*What to work on*
(1) For the passage about COPPER, decide whether each statement agrees with it, answering yes or no and quoting the words that settle it: (a) Soulos joined COPPER as a data analyst after graduating from YSPH. (b) COPPER works with fewer than 20 faculty collaborators. (c) COPPER was among Dinan's reasons for coming to Yale in early 2021.
(2) Extend the passage about COPPER with the paragraphs that would follow its final sentence.

*Selected passage*
Start of Block

Associate Director Pamela Soulos, MPH ’09, signed on with COPPER after graduating from YSPH as a newly minted data analyst. 

“It’s blossomed into this wonderful collaboration between the School of Medicine, the School of Public Health, and the Yale Cancer Center. We have over 30 different faculty collaborators,” Soulos said. Any given project could involve physicians of different specialties, data analysts, and PhD-level researchers, she explained. 

“We don’t do projects where one investigator has an idea, one analyst does the analysis, and then it’s done. We really value input from multiple people,” Soulos added. 

Michaela Dinan, PhD, an associate professor in the Yale School of Public Health’s department of chronic disease epidemiology and co-leader of the Cancer Prevention and Control research program at Yale Cancer Center who studies patients’ access to care as well as their long-term health outcomes, can attest to that. She cites COPPER as one of the reasons she came to Yale in early 2021, “specifically, the collaborative nature” of the center.

End of Block

Stored dataset items:
Start of Block

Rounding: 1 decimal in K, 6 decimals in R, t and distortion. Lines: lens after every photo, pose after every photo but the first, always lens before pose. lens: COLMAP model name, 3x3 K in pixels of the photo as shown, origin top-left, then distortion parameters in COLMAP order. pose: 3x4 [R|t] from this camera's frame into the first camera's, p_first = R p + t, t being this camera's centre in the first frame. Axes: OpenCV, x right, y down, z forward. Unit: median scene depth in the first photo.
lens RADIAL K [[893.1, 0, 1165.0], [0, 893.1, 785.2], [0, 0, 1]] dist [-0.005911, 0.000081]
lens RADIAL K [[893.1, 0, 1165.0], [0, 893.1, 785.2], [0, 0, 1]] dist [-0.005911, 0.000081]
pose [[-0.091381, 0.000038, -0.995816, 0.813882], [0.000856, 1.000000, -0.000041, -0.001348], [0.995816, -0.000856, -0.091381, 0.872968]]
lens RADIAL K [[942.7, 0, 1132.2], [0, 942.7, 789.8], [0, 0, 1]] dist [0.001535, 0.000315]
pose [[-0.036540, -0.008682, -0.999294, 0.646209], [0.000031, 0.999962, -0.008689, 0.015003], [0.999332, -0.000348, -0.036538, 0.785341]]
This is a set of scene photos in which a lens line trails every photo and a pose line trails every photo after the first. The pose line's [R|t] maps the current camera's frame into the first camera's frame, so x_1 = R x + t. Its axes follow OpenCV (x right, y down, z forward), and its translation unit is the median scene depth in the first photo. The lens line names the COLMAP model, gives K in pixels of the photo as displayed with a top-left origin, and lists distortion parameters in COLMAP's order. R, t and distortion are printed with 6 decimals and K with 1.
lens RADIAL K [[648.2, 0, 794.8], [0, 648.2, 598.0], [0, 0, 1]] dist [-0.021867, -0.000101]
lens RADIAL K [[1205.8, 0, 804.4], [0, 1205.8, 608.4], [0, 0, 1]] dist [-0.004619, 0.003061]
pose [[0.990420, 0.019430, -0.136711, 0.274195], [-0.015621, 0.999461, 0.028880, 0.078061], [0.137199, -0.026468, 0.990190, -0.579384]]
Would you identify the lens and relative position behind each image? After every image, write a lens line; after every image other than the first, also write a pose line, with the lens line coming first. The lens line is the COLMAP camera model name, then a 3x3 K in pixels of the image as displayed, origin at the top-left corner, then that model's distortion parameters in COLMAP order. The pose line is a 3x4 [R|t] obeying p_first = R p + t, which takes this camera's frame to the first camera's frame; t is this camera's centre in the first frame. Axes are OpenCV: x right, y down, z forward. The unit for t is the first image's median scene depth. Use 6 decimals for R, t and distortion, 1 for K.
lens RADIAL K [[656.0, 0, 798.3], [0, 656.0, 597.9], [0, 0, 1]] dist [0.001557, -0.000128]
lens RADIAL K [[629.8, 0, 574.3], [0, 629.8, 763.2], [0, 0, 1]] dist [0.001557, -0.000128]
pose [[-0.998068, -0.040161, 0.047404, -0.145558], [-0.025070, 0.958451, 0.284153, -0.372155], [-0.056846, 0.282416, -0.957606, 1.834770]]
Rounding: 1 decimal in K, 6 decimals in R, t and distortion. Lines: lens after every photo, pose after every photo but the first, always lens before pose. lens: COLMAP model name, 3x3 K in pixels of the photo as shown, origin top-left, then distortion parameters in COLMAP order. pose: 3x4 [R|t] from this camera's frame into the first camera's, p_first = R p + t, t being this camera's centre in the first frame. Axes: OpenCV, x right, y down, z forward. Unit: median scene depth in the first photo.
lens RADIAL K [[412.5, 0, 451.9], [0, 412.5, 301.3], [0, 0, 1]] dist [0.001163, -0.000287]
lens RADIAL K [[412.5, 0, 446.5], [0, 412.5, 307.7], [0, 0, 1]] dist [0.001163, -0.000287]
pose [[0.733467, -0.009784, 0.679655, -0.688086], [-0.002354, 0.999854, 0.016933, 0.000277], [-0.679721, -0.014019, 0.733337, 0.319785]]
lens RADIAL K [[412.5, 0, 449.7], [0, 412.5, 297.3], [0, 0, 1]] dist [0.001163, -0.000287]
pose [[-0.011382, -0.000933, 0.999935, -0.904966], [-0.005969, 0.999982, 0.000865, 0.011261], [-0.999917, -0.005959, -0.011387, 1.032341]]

End of Block

*Answers for this exercise*
(1)
(a) Yes: "signed on with COPPER after graduating from YSPH as a newly minted data analyst"
(b) No: "We have over 30 different faculty collaborators"
(c) Yes: "She cites COPPER as one of the reasons she came to Yale in early 2021"

(2)
Public health faculty like Dinan have been invaluable COPPER collaborators, according to Gross, and not merely for their skill at designing studies that get at the truth. 

They “think of patients thousands or millions at a time,” he said. “They think of the population impact of what we’re trying to do.” 

Key Cancer Questions

Getting at that impact means asking fundamental questions about cancer care. Melinda Irwin, MPH, PhD, associate dean of research at YSPH and associate director for population sciences at Yale Cancer Center, said COPPER’s interdisciplinary approach helps researchers address some of the most pressing questions involving cancer outcomes and care. “When you have cancer epidemiologists collaborating with surgeons, medical oncologists, and internists, all asking a similar question but from a slightly different perspective, innovative approaches and solutions occur.” 

One example, Soulos said: “Do treatments that are deemed superior in clinical trials actually turn out to be superior when they’re used in a real world setting, i.e., in patients out in the community?” 

Sometimes the answer is no. 

When you have cancer epidemiologists collaborating with surgeons, medical oncologists, and internists, all asking a similar question but from a slightly different perspective, innovative approaches and solutions occur.” 

Melinda Irwin

For one thing, cancer patients who enroll in clinical trials tend to be younger, healthier, and white and are not representative of the cancer community as a whole. Those differences can affect how well trial results apply to most cancer patients.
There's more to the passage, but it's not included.